Cottage Life
- Editor: Michelle Kelly
- Categories: Cottaging, Lifestyle, Outdoor
- Frequency: Six issues a year
- Founded: 1988
- Company: Cottage Life Media Inc. (Blue Ant Media)
- Country: Canada
- Based in: Toronto
- Language: English
- Website: http://www.cottagelife.com/
- ISSN: 0838-2395

= Cottage Life (magazine) =

Canadian magazine

Cottage Life is a Canadian magazine focusing on cottage lifestyle content. First published in the summer of 1988, the publication features how-to articles, buying guides, and tips on aspects of cottage living and lifestyle.

Formally published by Quarto Communications, the magazine is currently owned by Cottage Life Media Inc., a subsidiary of Blue Ant Media.

==Spin-offs==
The first extension of the Cottage Life brand was the Spring Cottage Life Show, which was first held in 1994 and has been held every spring since. In 2004, The Fall Cottage Life Show was launched to cater to the growing popularity of year-round cottaging.

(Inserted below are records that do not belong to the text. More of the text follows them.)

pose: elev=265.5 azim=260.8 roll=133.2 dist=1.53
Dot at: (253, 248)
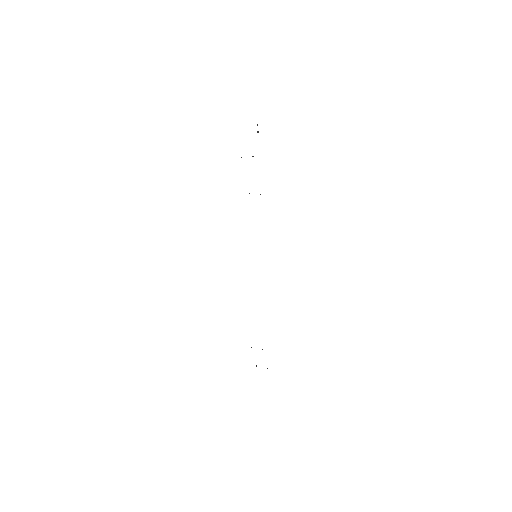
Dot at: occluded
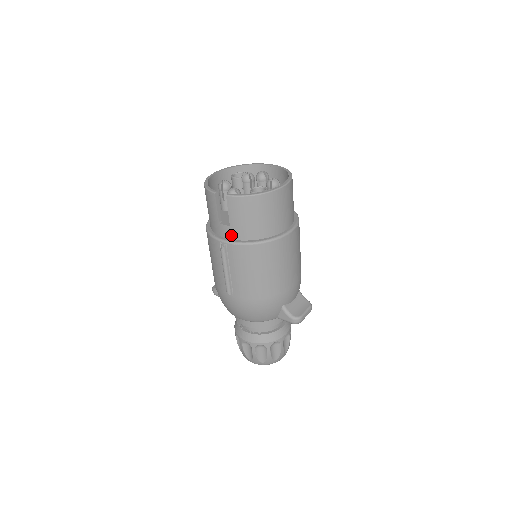
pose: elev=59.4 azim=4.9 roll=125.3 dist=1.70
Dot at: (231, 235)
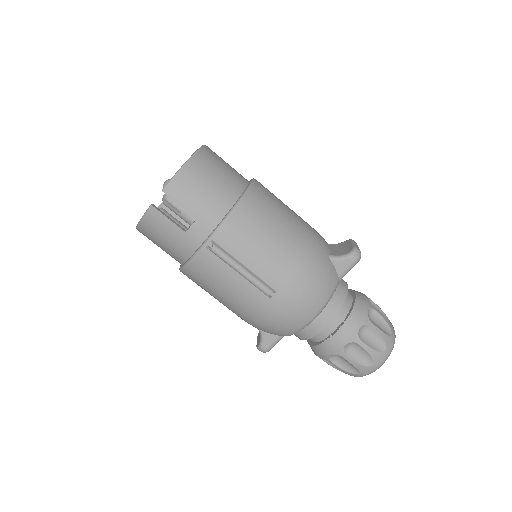
Dot at: (207, 228)
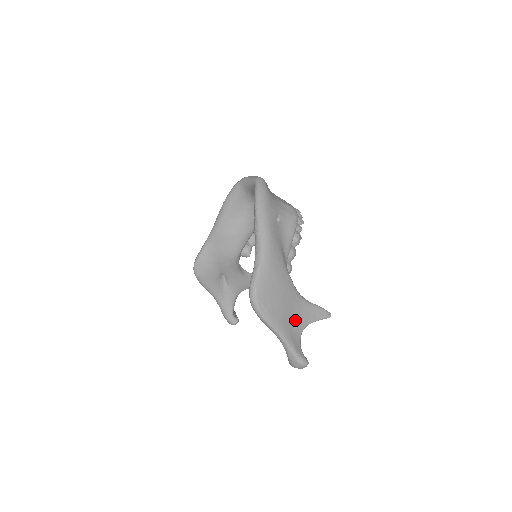
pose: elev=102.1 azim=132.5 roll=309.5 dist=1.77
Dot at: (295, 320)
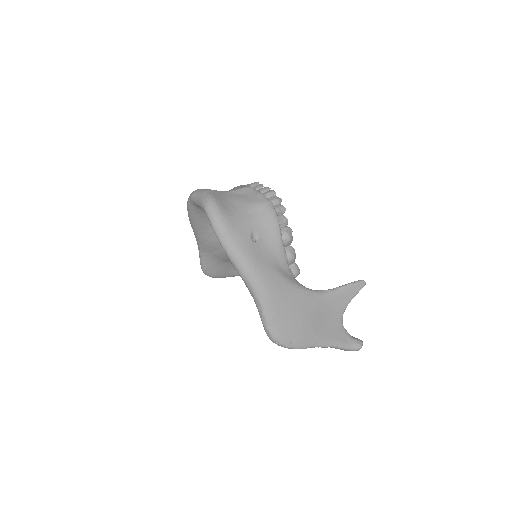
Dot at: (329, 319)
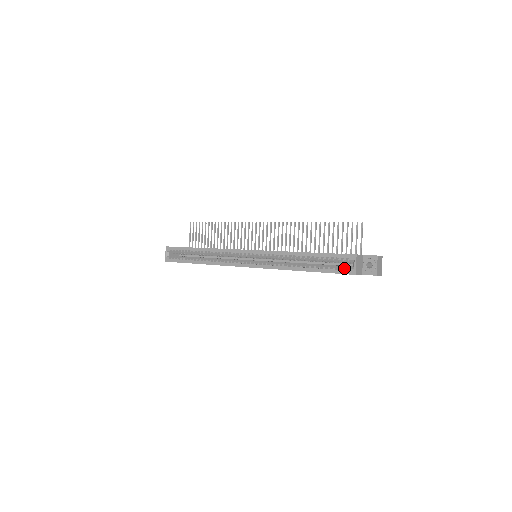
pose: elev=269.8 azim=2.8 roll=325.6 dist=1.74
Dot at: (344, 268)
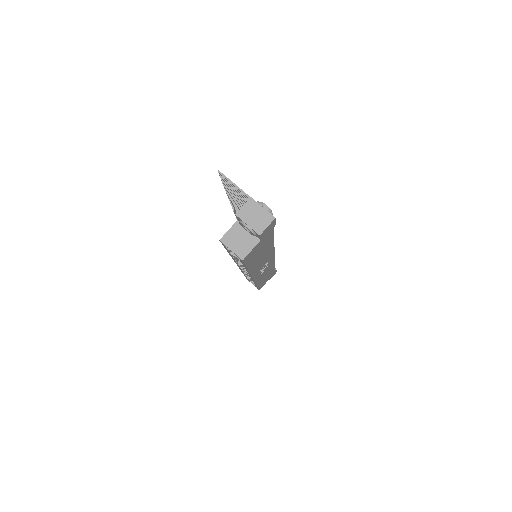
Dot at: occluded
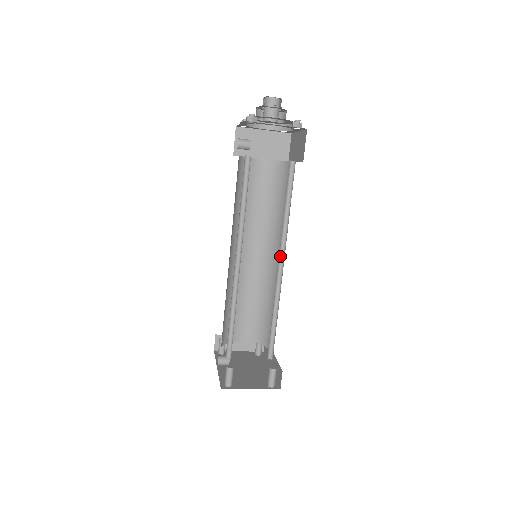
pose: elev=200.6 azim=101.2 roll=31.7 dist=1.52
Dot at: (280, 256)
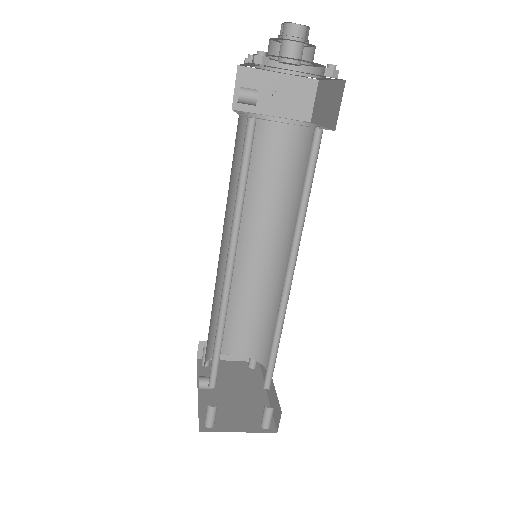
Dot at: (289, 262)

In July 2011, Blue Ant Media purchased a 15% interest in Quarto Communications. Quarto was granted a license for a Category B service known as Cottage Life Television in November 2011, which would be focused on programming dealing with cottage communities and lifestyles. Four months after announcing its intent to acquire Bold, a re-brand of the former CBC Country Canada channel (which was a joint venture with Corus Entertainment), Blue Ant would later purchase the remaining shares in Quarto Communication and rename the company Cottage Life Media. Bold would subsequently relaunch as Cottage Life on September 4, 2013.